Frédéric Lordon est un économiste atypique. S’il sait proposer des analyses solides et des propositions souvent originales, il y ajoute une verve et une ironie qui donne à ses textes une saveur incomparable. Nouvel exemple avec les quatre derniers papiers de son blog.
Les petits cochons anglo-saxons
Cette série (en deux parties) remonte à fin avril, quand Standard & Poors avait mis sous surveillance négative la note des Etats-Unis (voir ma note). L’économiste souligne à quel point les Etats-Unis et la Grande-Bretagne présentent des similitudes avec les « trois petits – les cochons. Grèce, Portugal, Espagne. Et comme il fallait un « I » (pour bien faire PIGS), on eut d’abord l’idée de l’Italie – puisque les crottés sont nécessairement les Méditerranéens. Sauf que ce fut l’Irlande ».
Il souligne la situation extrêmement détériorée des Etats-Unis et de la Grande-Bretagne, dont la dette et les déficits sont aujourd’hui largement supérieurs à ceux de l’Espagne, qui est pourtant aujourd’hui dans le collimateur des marchés, avec une poussé de ses taux longs au-delà de 5%, un seuil qui s’approche de celui où le pays aura besoin de « l’aide » européenne.
En effet, il rappelle que le marché immobilier résidentiel va toujours très mal, que le marché immobilier commercial présente des faiblesses importantes (avec des pertes potentielles de 300 milliards de dollars), que le bilan de la Fed est truffé de titres pourris, que les Etats ne parviennent pas à s’en sortir et que les engagements en matière de retraites ne sont pas véritablement couverts…

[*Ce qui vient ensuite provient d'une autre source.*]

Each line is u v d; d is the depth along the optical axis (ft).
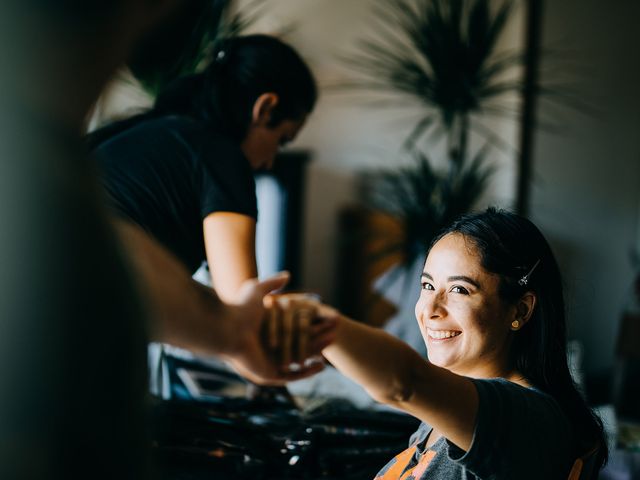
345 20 17.87
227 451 5.47
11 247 1.54
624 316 16.29
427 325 4.04
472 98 14.28
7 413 1.48
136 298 1.75
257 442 5.52
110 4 1.69
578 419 3.85
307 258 17.94
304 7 17.69
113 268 1.69
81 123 1.75
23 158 1.59
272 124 5.96
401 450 5.67
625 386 19.30
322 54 17.92
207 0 2.11
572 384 3.98
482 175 15.61
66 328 1.56
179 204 5.40
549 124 19.13
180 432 5.51
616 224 20.94
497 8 18.30
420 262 13.70
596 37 20.02
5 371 1.49
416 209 14.21
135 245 2.23
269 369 2.62
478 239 3.95
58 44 1.63
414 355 2.90
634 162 21.33
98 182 1.77
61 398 1.53
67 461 1.54
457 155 14.52
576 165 19.86
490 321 3.92
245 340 2.49
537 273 3.94
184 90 6.01
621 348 16.19
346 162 18.10
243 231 5.32
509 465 3.15
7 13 1.57
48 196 1.60
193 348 2.39
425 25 14.40
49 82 1.64
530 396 3.43
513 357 4.00
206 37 8.28
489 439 3.10
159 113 5.98
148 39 1.93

Il dénonce aussi la schizophrénie des marchés : « résumons-nous : les politiques économiques ne veulent plus que ce que les marchés veulent, mais les marchés veulent trop de choses et finalement ne savent plus quoi à force de vouloir une chose et son contraire. C’est pourquoi ils peuvent ordonner ceci un jour et puis le lendemain cela qui en est l’exact opposé. Moody’s en 2010 n’a-t-elle pas exhorté le Portugal à l’austérité… puis menacé le Portugal pour cause de croissance insuffisante ? ».
La régulation de la finance au point mort
A l’occasion du dernier sommet du G8, il est revenu sur l’échec de la réforme de la finance, quelques jours après mon papier « La France, bonnet d’âne de la réforme de la finance ». Il souligne la vacuité des propos des dirigeants de ce monde, et de Nicolas Sarkozy en particulier : « de ce point de vue, l’inertie européenne est tout à fait impressionnante – et l’inertie française plus encore si on la met en rapport avec les propos martiaux qui annonçaient l’arraisonnement définitif de la finance depuis Toulon ».
Il souligne tout d’abord que la valse de l’agenda du G20 démontre le peu de sérieux de ses participants et dénonce également l’utilisation de bouc émissaires qui permettent de détourner le sujet : « en 2009, l’« idée théorique » veut que bonus et paradis fiscaux soient coupables de tout. On annonce de terribles représailles. Que la réalité accompagne le fantasme n’a jamais été le souci dominant de M. Sarkozy : il suffit que les choses soient dites ».
Pour lui, « le paradoxe veut que les intentions les plus consistantes de re-régulation financière viennent finalement des Etats-Unis » et qu’ « aux yeux de la finance étasunienne, la vraie terre de liberté c’est donc l’Europe – et les populations européennes seront certainement ravies de se savoir à l’avant-garde… ». Bref, tous les mécanismes qui nous ont mené à la crise financière de l’automne 2008 restent globalement en marche, ce qui promet pour l’avenir.
Je vous invite à lire ces textes, même s’ils sont un peu longs car il est peu courant qu’un économiste allie ainsi l’intérêt du fond et la virtuosité de la forme. Il vient de sortir « D’un retournement l’autre. Comédie sérieuse sur la crise financière. En quatre actes, et en alexandrins » au Seuil.